Many retailing experts beyond the book sector will be watching the new team closely. Borders, like many other retailers, has been struggling for months with weak sales and persistent liquidity issues.
Most recently, Marshall was a principal at Wildridge Capital Management, and has worked on the Pathmark turnaround, as well as at Crown and Barnes & Noble. Borders also tapped Mark Bierley as its new CFO, replacing Ed Wilhelm, and promoted Anne Kubek to EVP/merchandising and marketing, replacing Rob Gruen. (Kubek had been SVP, Borders Stores.)
For the nine-week holiday period, overall sales fell 11.7% to $868.8 million. Results were worse at its Borders superstores, where sales fell to $652.2 million, representing a comparable-store sales decrease of 14.4%. And at its Waldenbooks Specialty Retail division, sales sank 16.4% to $161.7 million, while comparable-store sales slipped 8%.
The company also says that the NYSE notified it last week that because its stock price had fallen so low--below $1 a share for more than 30 consecutive trading days--it is "below criteria" for a NYSE listing. It will continue to trade, but with a special designation.

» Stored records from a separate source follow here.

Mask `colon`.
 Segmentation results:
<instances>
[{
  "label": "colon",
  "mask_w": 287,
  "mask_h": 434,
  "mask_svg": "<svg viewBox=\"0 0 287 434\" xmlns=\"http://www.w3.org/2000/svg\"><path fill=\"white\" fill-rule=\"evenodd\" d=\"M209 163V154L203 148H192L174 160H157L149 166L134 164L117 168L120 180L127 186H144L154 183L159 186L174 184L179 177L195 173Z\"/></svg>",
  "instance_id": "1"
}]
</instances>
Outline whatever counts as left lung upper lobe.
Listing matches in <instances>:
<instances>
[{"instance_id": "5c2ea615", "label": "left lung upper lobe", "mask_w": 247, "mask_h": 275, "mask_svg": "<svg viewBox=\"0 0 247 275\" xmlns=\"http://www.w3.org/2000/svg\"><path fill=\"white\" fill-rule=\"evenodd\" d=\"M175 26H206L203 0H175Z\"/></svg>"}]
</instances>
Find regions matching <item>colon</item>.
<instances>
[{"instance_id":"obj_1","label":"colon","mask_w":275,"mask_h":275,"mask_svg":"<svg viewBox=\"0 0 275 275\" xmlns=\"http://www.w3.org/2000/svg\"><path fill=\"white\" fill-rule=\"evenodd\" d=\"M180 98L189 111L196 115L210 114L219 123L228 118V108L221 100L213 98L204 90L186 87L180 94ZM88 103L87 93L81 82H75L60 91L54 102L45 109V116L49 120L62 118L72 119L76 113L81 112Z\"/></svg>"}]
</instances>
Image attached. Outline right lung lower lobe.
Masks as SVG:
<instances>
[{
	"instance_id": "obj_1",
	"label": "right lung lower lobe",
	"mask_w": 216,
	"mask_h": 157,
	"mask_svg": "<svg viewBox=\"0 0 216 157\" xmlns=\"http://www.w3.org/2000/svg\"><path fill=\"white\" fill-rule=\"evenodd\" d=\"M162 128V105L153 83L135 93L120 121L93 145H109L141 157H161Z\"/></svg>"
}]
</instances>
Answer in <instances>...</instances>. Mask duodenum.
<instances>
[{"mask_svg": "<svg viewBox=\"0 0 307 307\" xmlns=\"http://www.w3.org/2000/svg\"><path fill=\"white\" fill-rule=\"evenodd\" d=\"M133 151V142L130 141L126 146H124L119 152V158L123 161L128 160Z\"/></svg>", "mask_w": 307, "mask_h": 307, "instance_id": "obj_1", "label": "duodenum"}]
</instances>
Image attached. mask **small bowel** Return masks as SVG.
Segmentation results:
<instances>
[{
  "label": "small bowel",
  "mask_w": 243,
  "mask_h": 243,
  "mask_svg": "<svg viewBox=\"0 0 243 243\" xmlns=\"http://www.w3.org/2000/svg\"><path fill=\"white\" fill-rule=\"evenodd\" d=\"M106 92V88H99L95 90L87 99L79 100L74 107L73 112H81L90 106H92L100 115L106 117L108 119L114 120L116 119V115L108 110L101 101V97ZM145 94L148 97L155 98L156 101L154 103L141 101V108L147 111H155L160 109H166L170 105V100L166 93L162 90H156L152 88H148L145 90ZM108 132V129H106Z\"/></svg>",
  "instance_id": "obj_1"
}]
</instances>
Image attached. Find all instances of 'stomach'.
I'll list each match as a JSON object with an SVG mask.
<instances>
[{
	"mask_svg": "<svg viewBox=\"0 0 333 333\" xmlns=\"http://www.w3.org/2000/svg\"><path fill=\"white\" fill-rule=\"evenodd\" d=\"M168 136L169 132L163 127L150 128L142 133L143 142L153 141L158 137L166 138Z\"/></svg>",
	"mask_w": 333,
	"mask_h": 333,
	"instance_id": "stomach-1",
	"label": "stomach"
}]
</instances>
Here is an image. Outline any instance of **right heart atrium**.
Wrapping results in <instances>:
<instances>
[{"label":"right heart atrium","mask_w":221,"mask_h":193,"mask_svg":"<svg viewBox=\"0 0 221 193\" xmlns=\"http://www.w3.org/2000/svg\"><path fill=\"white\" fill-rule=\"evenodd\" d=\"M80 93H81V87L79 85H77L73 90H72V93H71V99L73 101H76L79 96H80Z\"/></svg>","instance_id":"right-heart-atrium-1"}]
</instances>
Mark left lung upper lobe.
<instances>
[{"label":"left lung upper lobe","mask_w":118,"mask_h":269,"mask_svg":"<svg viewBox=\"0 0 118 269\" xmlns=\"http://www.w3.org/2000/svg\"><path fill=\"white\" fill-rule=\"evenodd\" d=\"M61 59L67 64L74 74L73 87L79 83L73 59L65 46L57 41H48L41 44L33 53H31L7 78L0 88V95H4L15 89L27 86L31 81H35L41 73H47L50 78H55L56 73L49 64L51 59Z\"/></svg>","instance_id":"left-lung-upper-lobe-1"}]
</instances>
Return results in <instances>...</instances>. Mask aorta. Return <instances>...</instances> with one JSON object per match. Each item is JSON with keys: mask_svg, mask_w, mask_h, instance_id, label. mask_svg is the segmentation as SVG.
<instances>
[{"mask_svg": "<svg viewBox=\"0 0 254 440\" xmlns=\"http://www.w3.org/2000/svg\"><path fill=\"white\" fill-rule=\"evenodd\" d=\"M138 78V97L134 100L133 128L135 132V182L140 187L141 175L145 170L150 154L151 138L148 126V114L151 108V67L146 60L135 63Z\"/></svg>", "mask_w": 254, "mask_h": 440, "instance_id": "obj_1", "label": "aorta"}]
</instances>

In its announcement, the company conceded that while progress has been made in reducing debt and expenses and improving its cash flow and inventory management, "it is imperative that the company more aggressively attack these initiatives to address its long-term future," board executives say in its release. "Borders is a powerful brand with millions of loyal customers who love to shop in the stores. These are tremendous assets that can be built upon once the balance sheet is strengthened and the company is on more solid financial footing."
Most retailers are struggling--with the International Council of Shopping Centers reporting that the recession, widespread discounting and poor weather combined to make this the weakest holiday selling period since 1970. But observers are wondering how much additional pressure retailers like Borders--already wrestling with balance sheet issues before the downturn--can withstand. By year end, such chains as Circuit City, Linens & Things, and Steve & Barry's had already filed for bankruptcy.
And Standard & Poor's expects the outlook to worsen. In 2008, its ratings actions moved both Office Depot and Limited Brands out of investment grade ratings, and about 78% of the companies it rates are currently below investment grade. "We expect that future rating actions will be decidedly negative again in 2009," it says in a recent report. "Our rating outlook indicates that 37% of retail ratings are in jeopardy, while only 7% have upgrade prospects. We also note that 29% of the 150 ratings are considered to be close to default."